Méthode : Distinguer expérience et explication
Cette précaution est capitale et s’impose en tous domaines. L’expérience du soleil est une chose commune par-delà les siècles, les explications sur l’astre reflètent les connaissances d’une époque. “L’expérience du désordre physique appelé épilepsie est toujours actuelle, la façon dont l’épilepsie était expliquée au premier siècle est bien différente de celle du vingt-et-unième siècle.”
“Il en va de même pour toutes les réalités de la foi : une chose est l’expérience que les croyants peuvent en faire et une autre, les explications qu’ils en donnent et qui sont toujours datées et par conséquent relatives. Si l’expérience a besoin de s’exprimer, ce qui en est dit est tributaire de la pensée et des représentations de son auteur.”
“Ainsi de Jésus, personne du premier siècle ; les gens ont cru expérimenter en lui ce qu’ils appellent “le divin”, tout en l’identifiant comme “l’humain”. C’est l’expérience. Ce que nous trouvons dans le Nouveau Testament, ce sont des explications avec des modes de pensée du premier siècle, Il est donc impossible de prendre mot pour mot la narration biblique sans prendre au pied de la lettre une mentalité à la fois dépassée et vouée à l’oubli. Ainsi le littéralisme biblique devient vite un non-sens.
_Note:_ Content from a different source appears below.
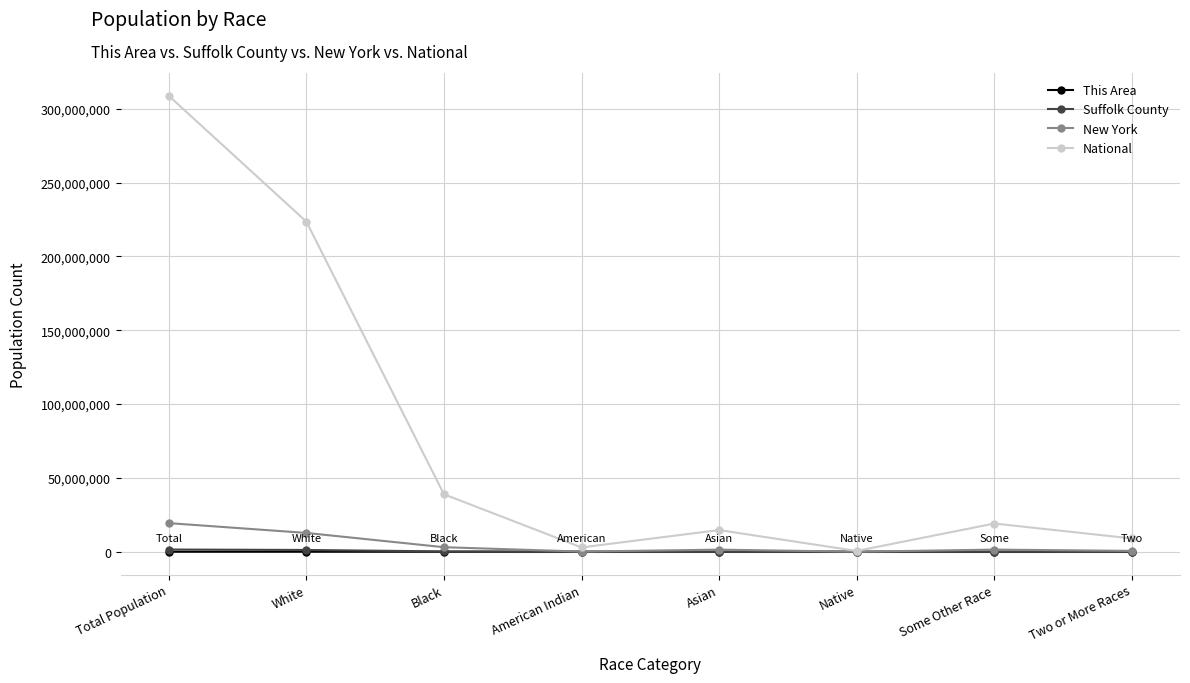

How many series are shown in this chart?

4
Les credo de l’Église représentent une tentative du quatrième siècle pour codifier l’expérience de Jésus… Les mots pris au sens littéral deviennent toujours des mots surannés, étant donné que notre perception de la vérité se déploie et change constamment.”
L’explosion des connaissances au cours des cinq cents dernières années en Occident a rendu impossibles à croire la plupart des présupposés de la Bible et des credo….
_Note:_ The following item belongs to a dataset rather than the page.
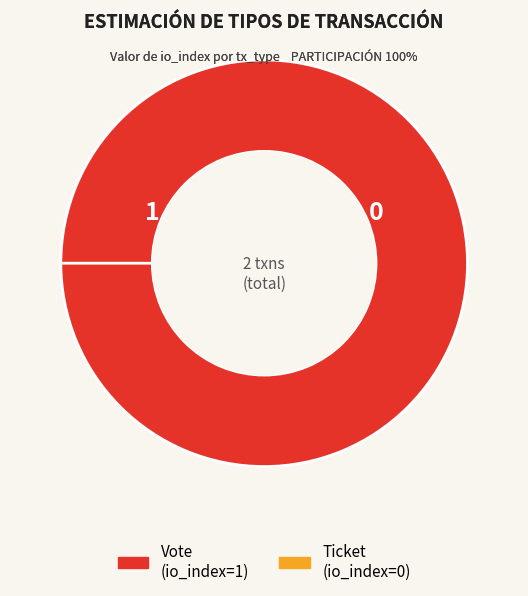

Is Ticket the majority of the pie?

No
“Peut-on faire la distinction entre l’expérience du Christ et les explications moribondes du passé ? Voilà pour la théologie l’impératif actuel. Si toutefois nous réussissons, il faudra d’abord une reformulation si radicale que dans ce processus pourrait mourir le christianisme tel que nous le connaissons.“
“J’inscris dans ce livre un appel pour une nouvelle réforme… Il faut que les gens sentent le poids mort que sont les affirmations théologiques traditionnelles avant de pouvoir s’ouvrir et ouvrir leurs mots anciens à des possibilités nouvelles… Ce n’est pas chose aisée, car nous devons utiliser des mots humains pour définir des vérités non humaines…” Impossible pourtant de s’y soustraire, à moins de vivoter dans une répétition mortelle.